EJERCICIO ESCRITO = Copia otra vez las líneas desde la que contiene "scientific name: Amanita pantherina" hasta la que contiene "genus: Erica", cambiando "phylum" por "división" y sin tocar nada más.

SECCIÓN DE DATOS =
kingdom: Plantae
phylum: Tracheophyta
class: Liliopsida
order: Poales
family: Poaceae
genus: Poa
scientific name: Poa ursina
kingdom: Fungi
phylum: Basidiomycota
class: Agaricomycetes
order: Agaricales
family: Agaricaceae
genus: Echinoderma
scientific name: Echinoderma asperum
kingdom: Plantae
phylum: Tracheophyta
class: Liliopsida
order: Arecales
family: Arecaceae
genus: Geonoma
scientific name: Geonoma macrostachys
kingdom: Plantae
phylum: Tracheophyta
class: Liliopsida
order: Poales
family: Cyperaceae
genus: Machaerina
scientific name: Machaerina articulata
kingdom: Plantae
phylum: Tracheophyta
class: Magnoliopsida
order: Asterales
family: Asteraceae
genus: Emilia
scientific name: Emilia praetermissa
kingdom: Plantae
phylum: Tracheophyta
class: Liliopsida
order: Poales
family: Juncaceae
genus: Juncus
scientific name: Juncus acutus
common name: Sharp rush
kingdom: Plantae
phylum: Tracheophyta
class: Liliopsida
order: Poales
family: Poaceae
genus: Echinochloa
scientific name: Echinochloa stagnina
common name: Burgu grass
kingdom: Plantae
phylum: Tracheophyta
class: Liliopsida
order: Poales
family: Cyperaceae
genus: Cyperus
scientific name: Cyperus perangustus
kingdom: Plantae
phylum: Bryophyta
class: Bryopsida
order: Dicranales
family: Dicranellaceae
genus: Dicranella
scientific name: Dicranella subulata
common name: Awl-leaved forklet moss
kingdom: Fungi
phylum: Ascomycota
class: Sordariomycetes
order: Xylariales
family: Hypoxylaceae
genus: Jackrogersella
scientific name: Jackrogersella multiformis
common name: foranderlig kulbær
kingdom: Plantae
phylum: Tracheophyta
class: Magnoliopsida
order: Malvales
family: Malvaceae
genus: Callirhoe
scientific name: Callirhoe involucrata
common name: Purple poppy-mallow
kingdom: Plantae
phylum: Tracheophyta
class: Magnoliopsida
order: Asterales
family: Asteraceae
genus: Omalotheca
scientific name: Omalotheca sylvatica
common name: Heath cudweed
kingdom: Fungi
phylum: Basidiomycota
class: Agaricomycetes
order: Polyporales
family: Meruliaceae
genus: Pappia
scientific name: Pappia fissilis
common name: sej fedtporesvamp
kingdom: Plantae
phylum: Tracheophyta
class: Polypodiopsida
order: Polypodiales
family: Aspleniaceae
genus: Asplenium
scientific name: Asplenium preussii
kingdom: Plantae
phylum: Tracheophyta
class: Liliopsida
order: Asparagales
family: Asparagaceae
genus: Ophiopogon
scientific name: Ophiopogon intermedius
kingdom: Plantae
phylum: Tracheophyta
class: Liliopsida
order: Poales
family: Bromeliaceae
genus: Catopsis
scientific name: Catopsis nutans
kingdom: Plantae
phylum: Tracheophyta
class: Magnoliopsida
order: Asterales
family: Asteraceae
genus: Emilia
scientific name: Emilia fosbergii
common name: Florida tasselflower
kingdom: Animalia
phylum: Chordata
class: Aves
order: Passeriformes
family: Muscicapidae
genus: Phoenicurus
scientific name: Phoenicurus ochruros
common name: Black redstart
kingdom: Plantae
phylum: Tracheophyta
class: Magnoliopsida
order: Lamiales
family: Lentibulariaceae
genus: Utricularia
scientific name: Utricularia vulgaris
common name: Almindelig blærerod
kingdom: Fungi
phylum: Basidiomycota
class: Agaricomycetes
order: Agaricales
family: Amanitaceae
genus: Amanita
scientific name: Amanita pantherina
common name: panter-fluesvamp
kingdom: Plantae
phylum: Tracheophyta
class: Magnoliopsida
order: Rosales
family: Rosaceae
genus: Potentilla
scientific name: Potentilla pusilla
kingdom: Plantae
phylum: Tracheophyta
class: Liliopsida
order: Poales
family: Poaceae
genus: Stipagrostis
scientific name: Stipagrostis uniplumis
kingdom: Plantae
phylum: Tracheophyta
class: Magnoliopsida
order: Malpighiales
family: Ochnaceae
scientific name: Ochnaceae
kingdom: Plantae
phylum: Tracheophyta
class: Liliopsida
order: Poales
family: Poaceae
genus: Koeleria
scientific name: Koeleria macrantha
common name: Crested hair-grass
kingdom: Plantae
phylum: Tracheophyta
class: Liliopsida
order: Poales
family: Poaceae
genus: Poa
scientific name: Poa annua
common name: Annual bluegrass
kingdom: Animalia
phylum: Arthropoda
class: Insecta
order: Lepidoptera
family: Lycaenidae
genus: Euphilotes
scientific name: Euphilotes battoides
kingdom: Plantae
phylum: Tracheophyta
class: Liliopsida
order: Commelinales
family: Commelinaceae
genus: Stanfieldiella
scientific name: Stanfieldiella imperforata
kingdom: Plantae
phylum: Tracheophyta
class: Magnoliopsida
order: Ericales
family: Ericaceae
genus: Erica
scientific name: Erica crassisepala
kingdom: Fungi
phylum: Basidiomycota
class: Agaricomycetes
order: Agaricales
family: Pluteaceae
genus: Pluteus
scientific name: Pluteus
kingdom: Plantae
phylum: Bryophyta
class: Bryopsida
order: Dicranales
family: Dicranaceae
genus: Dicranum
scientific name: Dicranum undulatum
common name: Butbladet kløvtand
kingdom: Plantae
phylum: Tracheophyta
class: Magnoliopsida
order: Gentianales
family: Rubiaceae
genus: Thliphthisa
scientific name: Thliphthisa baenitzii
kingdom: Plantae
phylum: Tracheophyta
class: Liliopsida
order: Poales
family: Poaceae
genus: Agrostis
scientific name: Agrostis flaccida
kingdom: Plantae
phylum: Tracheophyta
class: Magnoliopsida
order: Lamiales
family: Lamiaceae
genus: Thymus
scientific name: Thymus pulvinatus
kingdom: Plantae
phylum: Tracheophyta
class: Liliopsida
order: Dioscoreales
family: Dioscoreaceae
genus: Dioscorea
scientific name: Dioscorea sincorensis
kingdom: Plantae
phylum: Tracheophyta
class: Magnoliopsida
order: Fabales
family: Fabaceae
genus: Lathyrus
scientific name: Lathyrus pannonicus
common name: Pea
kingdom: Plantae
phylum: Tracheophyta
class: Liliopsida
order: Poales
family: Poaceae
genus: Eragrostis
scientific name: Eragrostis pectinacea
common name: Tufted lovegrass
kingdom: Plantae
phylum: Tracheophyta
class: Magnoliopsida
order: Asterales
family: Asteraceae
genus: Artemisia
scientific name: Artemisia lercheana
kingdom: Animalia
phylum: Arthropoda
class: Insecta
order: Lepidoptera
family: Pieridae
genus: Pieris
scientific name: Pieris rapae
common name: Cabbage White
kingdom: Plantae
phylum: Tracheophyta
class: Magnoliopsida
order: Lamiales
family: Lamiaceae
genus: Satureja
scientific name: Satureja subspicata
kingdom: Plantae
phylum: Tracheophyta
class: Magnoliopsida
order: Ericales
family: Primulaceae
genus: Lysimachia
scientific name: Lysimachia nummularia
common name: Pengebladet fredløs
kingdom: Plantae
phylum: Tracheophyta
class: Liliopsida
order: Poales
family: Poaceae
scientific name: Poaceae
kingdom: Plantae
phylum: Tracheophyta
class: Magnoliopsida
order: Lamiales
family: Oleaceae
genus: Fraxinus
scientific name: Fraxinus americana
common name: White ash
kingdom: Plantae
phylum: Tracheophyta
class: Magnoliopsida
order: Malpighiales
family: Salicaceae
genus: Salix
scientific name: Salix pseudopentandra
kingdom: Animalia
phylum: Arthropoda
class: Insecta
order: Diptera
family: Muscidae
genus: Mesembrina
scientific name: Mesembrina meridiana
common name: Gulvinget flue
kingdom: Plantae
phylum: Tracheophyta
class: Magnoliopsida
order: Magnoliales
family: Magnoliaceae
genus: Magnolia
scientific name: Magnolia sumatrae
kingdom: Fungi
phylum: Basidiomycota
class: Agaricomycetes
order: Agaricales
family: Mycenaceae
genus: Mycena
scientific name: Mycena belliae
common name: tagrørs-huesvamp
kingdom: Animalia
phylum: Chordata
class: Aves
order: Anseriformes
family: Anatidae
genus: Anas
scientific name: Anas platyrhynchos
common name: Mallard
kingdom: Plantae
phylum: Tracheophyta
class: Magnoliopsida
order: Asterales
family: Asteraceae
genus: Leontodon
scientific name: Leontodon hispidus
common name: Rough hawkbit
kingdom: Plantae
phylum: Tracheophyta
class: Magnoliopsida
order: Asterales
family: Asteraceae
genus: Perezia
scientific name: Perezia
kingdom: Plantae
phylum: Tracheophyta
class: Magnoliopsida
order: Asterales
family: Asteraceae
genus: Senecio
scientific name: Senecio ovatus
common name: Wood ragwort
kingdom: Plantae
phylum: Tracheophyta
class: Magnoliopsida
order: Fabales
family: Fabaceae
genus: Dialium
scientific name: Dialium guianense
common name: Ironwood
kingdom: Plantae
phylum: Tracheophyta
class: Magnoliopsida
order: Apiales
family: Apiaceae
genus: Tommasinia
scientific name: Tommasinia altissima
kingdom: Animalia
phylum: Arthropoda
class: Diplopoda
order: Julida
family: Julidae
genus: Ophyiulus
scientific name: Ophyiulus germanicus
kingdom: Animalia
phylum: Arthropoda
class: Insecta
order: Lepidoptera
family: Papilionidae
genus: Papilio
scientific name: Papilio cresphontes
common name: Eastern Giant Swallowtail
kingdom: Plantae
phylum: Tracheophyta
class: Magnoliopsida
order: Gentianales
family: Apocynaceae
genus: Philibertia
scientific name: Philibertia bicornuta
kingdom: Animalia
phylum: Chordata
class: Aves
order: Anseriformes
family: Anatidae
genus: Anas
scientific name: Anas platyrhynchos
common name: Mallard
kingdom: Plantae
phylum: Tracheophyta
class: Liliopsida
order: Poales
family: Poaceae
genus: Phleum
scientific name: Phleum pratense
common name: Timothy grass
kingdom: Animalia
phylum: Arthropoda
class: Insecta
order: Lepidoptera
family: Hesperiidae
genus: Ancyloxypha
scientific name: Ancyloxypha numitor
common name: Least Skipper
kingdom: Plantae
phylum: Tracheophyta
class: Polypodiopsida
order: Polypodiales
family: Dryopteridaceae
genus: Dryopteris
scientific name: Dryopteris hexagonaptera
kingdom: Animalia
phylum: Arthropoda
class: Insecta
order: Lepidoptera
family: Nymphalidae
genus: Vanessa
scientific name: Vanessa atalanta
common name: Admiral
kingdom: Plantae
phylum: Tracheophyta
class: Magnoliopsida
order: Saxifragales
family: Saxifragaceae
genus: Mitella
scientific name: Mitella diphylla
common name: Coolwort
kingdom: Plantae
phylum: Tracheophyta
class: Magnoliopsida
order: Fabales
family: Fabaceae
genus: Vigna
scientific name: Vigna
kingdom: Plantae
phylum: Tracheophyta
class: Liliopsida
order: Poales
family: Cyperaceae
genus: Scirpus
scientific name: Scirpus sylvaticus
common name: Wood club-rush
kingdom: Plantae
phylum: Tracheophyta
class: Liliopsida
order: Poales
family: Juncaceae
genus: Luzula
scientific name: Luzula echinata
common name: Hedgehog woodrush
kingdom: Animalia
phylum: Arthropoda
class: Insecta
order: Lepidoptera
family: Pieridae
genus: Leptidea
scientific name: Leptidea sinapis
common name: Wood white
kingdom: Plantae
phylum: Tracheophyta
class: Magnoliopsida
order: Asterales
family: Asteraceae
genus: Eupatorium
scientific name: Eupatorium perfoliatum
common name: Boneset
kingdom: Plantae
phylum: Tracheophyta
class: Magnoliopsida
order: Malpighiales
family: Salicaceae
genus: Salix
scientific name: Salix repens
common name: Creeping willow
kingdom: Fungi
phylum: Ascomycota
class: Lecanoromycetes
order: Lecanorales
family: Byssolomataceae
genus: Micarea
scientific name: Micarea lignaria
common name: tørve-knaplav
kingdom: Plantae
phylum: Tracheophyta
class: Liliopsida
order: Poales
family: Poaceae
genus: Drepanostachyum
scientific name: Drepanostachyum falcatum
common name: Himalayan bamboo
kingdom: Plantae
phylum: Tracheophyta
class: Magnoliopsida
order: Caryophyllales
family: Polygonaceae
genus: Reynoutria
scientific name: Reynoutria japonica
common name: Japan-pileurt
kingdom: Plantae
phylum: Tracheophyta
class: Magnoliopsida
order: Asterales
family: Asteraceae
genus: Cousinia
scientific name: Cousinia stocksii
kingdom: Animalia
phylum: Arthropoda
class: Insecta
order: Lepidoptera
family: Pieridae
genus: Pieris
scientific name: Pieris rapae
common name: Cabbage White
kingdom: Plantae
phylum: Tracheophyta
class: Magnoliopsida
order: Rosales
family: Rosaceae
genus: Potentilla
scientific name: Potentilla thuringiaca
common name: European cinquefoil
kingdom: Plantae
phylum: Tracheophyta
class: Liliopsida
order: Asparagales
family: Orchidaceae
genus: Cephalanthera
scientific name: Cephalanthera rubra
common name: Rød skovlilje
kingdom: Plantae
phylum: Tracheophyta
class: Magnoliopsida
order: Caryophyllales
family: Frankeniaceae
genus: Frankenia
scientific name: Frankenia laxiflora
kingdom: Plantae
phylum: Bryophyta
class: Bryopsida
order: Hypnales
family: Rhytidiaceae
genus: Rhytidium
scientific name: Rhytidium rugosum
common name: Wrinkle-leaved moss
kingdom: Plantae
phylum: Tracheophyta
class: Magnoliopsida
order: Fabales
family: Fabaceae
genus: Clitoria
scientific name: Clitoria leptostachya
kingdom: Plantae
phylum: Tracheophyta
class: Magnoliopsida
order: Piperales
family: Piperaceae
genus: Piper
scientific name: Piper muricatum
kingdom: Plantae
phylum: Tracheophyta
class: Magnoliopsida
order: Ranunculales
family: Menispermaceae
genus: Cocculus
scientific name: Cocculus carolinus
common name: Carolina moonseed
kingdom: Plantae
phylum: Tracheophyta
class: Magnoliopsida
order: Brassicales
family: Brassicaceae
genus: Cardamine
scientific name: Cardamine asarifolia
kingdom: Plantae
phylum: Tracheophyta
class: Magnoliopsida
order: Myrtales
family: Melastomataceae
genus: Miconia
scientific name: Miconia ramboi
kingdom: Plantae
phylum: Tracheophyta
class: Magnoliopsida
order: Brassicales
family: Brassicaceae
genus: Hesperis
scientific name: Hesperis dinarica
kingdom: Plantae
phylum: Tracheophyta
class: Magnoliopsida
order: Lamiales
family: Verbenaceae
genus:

RESPUESTA ESCRITA =
scientific name: Amanita pantherina
common name: panter-fluesvamp
kingdom: Plantae
división: Tracheophyta
class: Magnoliopsida
order: Rosales
family: Rosaceae
genus: Potentilla
scientific name: Potentilla pusilla
kingdom: Plantae
división: Tracheophyta
class: Liliopsida
order: Poales
family: Poaceae
genus: Stipagrostis
scientific name: Stipagrostis uniplumis
kingdom: Plantae
división: Tracheophyta
class: Magnoliopsida
order: Malpighiales
family: Ochnaceae
scientific name: Ochnaceae
kingdom: Plantae
división: Tracheophyta
class: Liliopsida
order: Poales
family: Poaceae
genus: Koeleria
scientific name: Koeleria macrantha
common name: Crested hair-grass
kingdom: Plantae
división: Tracheophyta
class: Liliopsida
order: Poales
family: Poaceae
genus: Poa
scientific name: Poa annua
common name: Annual bluegrass
kingdom: Animalia
división: Arthropoda
class: Insecta
order: Lepidoptera
family: Lycaenidae
genus: Euphilotes
scientific name: Euphilotes battoides
kingdom: Plantae
división: Tracheophyta
class: Liliopsida
order: Commelinales
family: Commelinaceae
genus: Stanfieldiella
scientific name: Stanfieldiella imperforata
kingdom: Plantae
división: Tracheophyta
class: Magnoliopsida
order: Ericales
family: Ericaceae
genus: Erica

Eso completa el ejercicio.